*What to produce*: Extract and repeat verbatim the lines of the data from the line containing "Uhren eine Endzeit von 1:58:41 Stunden." through the line containing "Stephan Fruhmann", both included, and nothing else.

Source records Start Marker

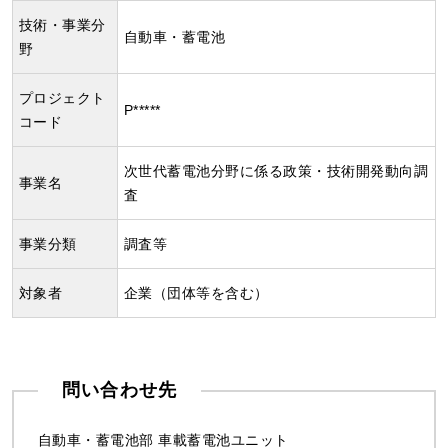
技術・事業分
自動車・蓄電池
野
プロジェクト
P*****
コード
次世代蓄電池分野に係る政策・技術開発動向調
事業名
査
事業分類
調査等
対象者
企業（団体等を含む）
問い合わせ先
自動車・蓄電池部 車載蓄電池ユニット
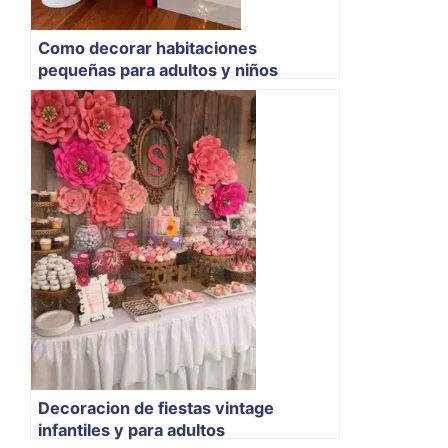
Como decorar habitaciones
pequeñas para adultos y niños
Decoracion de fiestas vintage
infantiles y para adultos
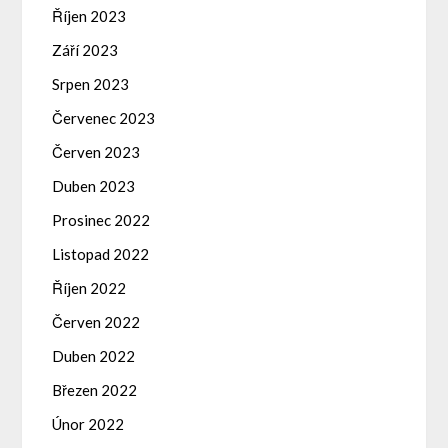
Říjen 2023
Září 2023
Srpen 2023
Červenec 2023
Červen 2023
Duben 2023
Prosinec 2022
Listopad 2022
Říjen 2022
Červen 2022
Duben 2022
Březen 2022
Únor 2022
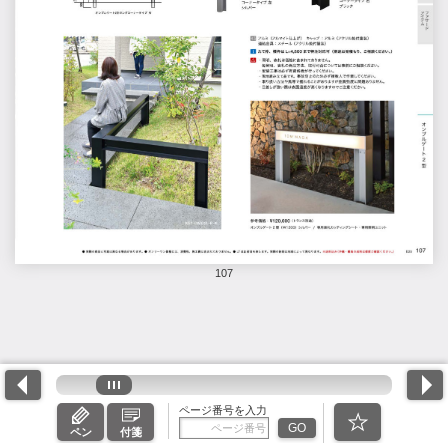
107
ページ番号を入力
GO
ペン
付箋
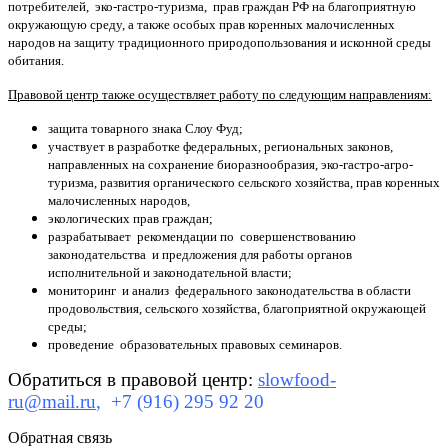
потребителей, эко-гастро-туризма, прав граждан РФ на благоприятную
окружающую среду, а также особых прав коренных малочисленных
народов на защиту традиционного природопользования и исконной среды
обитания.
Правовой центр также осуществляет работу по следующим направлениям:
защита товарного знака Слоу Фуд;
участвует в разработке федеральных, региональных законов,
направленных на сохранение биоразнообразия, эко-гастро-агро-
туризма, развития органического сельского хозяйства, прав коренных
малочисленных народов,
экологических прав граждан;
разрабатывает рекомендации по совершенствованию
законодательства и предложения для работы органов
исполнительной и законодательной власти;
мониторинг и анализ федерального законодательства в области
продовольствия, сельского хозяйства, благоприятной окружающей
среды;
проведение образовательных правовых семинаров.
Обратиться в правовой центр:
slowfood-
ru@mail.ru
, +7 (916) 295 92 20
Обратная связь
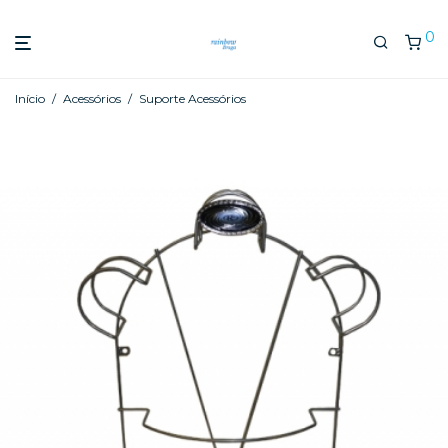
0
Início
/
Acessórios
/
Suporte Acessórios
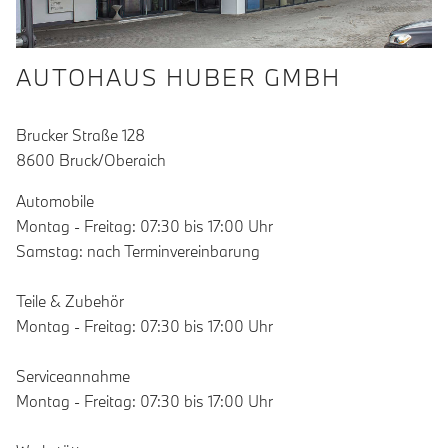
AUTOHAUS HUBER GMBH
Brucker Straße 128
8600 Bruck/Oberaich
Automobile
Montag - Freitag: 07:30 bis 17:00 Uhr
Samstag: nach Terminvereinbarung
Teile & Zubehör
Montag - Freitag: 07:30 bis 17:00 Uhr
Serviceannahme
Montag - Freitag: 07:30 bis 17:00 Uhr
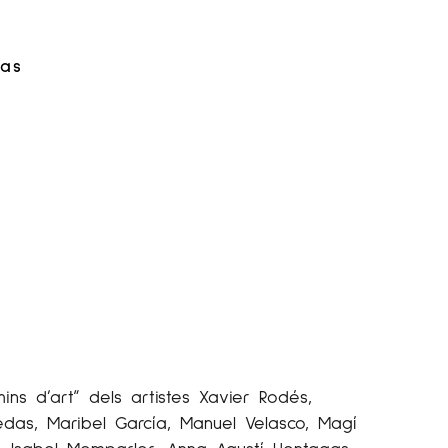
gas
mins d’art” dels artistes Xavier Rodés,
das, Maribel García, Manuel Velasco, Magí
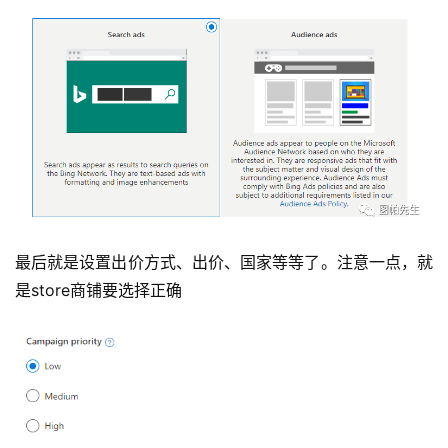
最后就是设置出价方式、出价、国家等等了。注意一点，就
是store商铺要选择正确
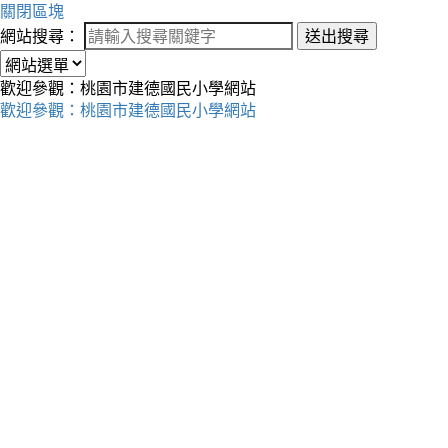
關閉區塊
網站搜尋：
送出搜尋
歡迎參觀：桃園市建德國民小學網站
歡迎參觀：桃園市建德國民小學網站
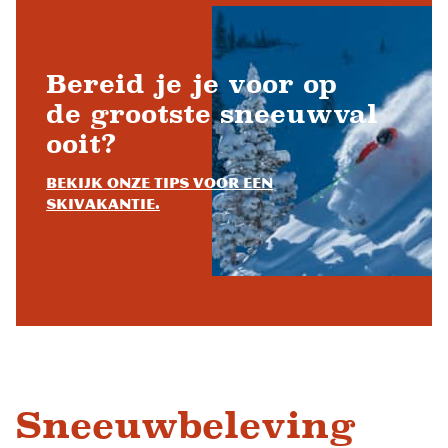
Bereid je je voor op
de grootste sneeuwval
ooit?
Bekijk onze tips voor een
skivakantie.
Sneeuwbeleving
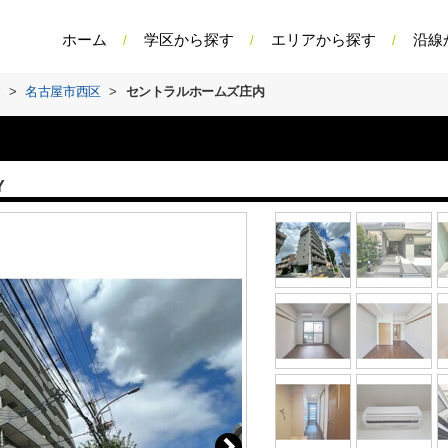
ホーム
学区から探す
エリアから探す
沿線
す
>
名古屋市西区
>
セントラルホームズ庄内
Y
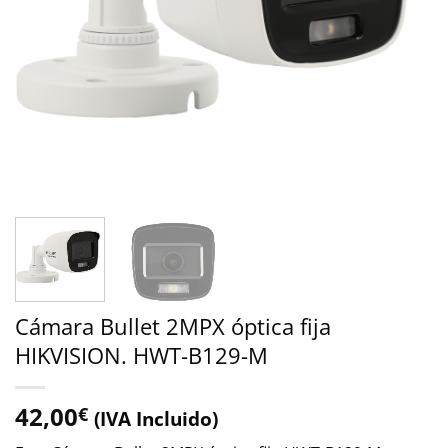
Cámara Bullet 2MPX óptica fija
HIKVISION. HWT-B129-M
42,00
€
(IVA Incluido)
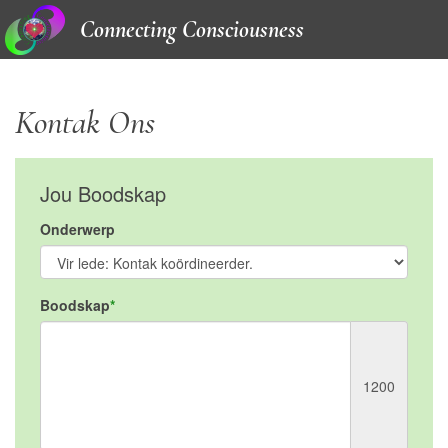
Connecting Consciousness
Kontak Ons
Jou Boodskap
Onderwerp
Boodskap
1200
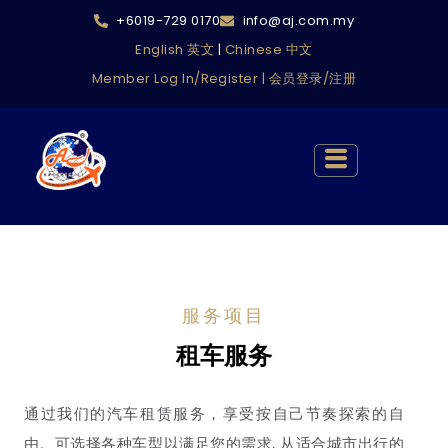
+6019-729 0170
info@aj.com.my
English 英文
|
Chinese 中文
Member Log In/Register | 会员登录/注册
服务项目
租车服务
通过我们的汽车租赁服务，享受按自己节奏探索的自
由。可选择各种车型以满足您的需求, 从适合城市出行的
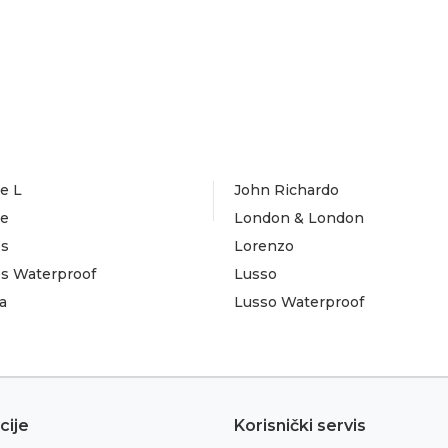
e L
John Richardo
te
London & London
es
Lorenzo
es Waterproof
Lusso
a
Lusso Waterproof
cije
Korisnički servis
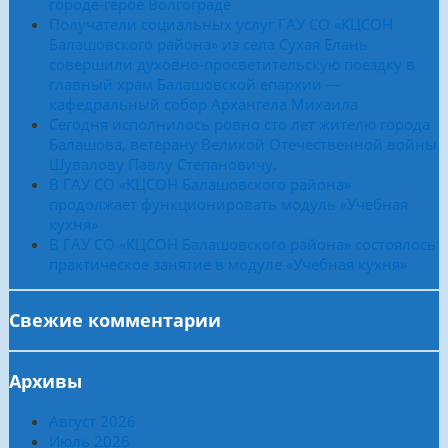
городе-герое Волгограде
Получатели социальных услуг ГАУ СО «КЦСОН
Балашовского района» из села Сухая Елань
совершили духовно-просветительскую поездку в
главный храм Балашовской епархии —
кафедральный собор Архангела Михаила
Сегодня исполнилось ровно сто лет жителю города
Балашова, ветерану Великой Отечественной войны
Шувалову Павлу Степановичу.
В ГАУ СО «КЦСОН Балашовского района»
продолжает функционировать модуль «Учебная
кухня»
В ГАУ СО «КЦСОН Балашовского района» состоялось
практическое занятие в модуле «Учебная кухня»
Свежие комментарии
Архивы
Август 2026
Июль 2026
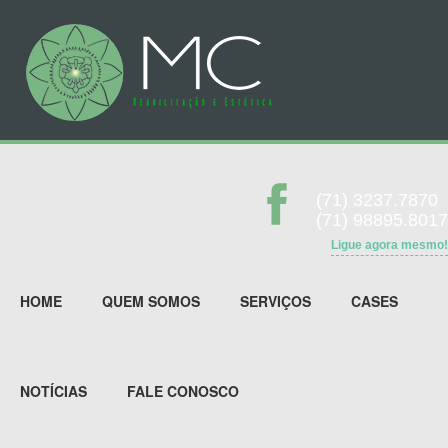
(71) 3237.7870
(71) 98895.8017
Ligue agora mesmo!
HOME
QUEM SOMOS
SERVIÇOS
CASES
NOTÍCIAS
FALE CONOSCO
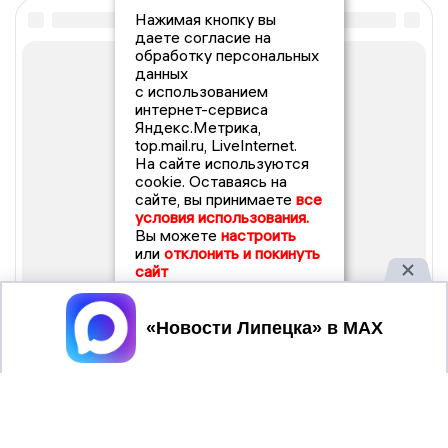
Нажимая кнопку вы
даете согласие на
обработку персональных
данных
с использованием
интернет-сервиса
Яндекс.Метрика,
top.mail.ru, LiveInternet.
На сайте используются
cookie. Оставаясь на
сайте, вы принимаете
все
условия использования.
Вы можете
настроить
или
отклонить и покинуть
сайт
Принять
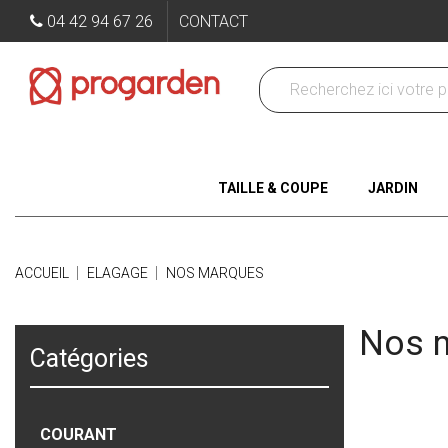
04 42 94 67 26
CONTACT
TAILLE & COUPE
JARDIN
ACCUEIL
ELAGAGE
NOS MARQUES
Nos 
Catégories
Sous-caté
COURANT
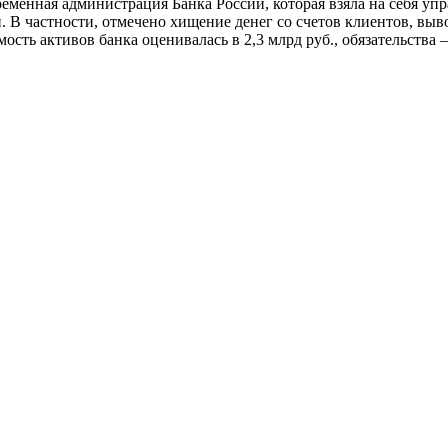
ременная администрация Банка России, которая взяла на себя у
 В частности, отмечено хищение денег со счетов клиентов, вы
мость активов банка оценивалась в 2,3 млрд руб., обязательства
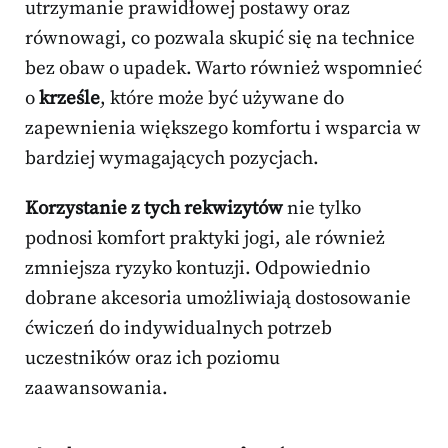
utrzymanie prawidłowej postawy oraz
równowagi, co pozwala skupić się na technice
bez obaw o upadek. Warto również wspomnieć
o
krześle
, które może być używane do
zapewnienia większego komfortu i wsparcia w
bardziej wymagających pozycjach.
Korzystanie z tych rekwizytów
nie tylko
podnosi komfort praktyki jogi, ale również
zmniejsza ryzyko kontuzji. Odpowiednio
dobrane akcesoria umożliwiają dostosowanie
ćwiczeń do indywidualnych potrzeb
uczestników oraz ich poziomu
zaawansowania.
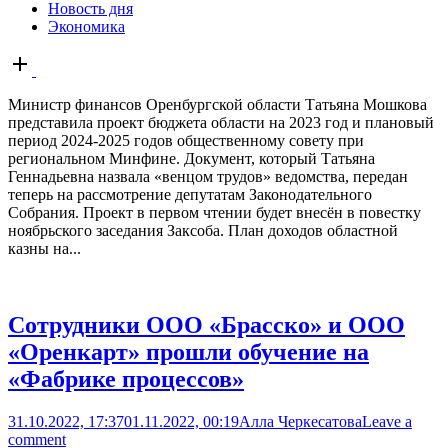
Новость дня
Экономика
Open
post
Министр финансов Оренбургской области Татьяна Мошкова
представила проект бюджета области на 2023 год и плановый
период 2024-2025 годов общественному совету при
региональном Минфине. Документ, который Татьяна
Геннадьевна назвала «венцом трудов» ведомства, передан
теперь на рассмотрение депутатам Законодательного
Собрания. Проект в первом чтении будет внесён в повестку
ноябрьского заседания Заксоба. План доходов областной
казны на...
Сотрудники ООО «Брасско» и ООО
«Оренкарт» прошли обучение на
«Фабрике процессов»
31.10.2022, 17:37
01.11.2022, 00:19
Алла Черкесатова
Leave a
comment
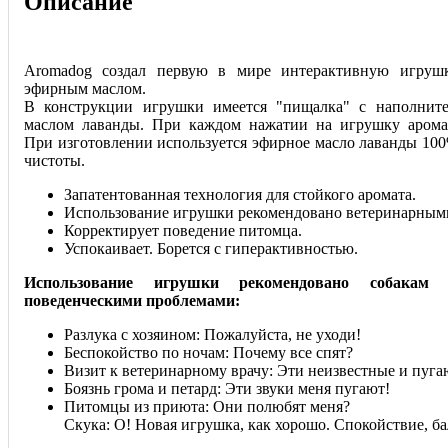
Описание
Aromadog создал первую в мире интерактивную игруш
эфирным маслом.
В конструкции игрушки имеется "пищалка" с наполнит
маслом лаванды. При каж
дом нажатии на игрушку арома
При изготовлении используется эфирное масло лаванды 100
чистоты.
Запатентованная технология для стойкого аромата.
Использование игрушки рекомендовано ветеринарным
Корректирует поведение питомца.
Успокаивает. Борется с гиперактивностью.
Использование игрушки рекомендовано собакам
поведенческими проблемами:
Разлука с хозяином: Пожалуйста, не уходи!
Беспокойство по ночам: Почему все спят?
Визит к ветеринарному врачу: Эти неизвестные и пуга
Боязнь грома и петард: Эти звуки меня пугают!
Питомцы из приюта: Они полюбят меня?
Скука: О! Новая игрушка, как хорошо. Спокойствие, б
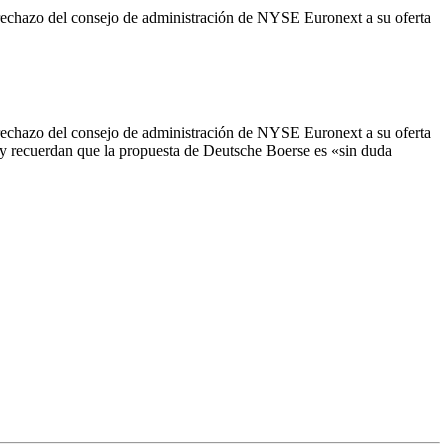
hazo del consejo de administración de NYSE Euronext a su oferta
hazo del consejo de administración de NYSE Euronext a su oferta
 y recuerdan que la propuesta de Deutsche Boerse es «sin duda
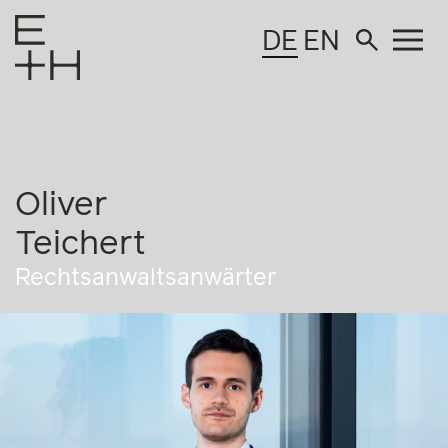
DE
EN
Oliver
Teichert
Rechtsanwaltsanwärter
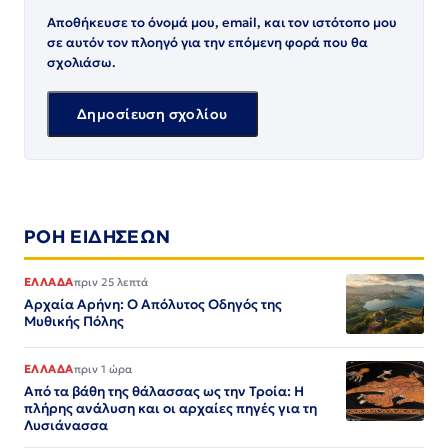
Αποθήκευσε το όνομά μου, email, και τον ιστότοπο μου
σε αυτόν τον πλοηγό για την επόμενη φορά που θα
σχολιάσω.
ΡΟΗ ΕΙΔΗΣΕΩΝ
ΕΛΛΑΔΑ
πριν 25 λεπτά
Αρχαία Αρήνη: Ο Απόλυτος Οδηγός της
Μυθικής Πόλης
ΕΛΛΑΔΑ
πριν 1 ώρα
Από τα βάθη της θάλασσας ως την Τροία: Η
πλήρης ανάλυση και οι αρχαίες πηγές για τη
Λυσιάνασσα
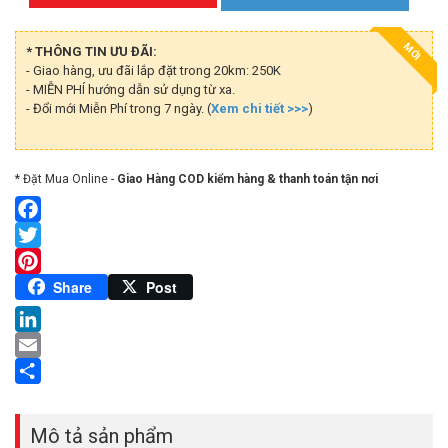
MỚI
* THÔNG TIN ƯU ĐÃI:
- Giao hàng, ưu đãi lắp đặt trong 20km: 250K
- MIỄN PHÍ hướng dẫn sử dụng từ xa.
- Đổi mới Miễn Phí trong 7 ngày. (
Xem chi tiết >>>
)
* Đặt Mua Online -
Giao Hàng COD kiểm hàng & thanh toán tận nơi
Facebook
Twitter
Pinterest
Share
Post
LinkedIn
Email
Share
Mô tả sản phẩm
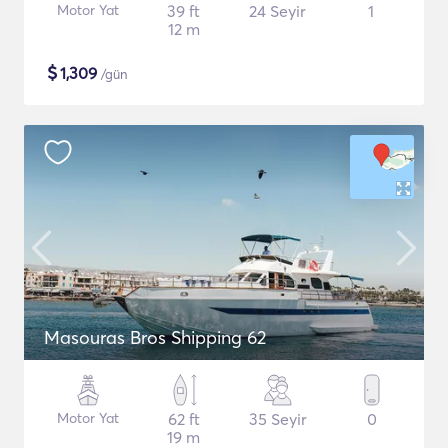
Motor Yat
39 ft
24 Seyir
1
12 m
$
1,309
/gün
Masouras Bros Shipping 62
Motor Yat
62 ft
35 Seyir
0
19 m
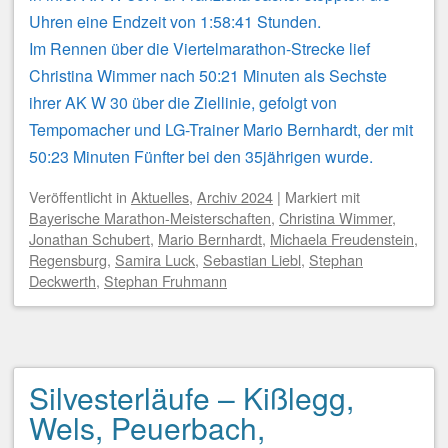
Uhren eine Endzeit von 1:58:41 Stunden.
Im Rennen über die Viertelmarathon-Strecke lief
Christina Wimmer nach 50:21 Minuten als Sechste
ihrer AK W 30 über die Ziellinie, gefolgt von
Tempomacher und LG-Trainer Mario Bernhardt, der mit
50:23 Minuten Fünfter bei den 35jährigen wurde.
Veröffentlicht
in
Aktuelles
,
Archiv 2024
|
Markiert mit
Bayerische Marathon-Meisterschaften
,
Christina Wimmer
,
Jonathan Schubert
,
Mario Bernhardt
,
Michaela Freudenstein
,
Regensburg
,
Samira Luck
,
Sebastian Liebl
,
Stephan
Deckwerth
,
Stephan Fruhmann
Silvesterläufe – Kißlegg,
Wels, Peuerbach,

Source records End Marker

*Result of the task*:
Uhren eine Endzeit von 1:58:41 Stunden.
Im Rennen über die Viertelmarathon-Strecke lief
Christina Wimmer nach 50:21 Minuten als Sechste
ihrer AK W 30 über die Ziellinie, gefolgt von
Tempomacher und LG-Trainer Mario Bernhardt, der mit
50:23 Minuten Fünfter bei den 35jährigen wurde.
Veröffentlicht
in
Aktuelles
,
Archiv 2024
|
Markiert mit
Bayerische Marathon-Meisterschaften
,
Christina Wimmer
,
Jonathan Schubert
,
Mario Bernhardt
,
Michaela Freudenstein
,
Regensburg
,
Samira Luck
,
Sebastian Liebl
,
Stephan
Deckwerth
,
Stephan Fruhmann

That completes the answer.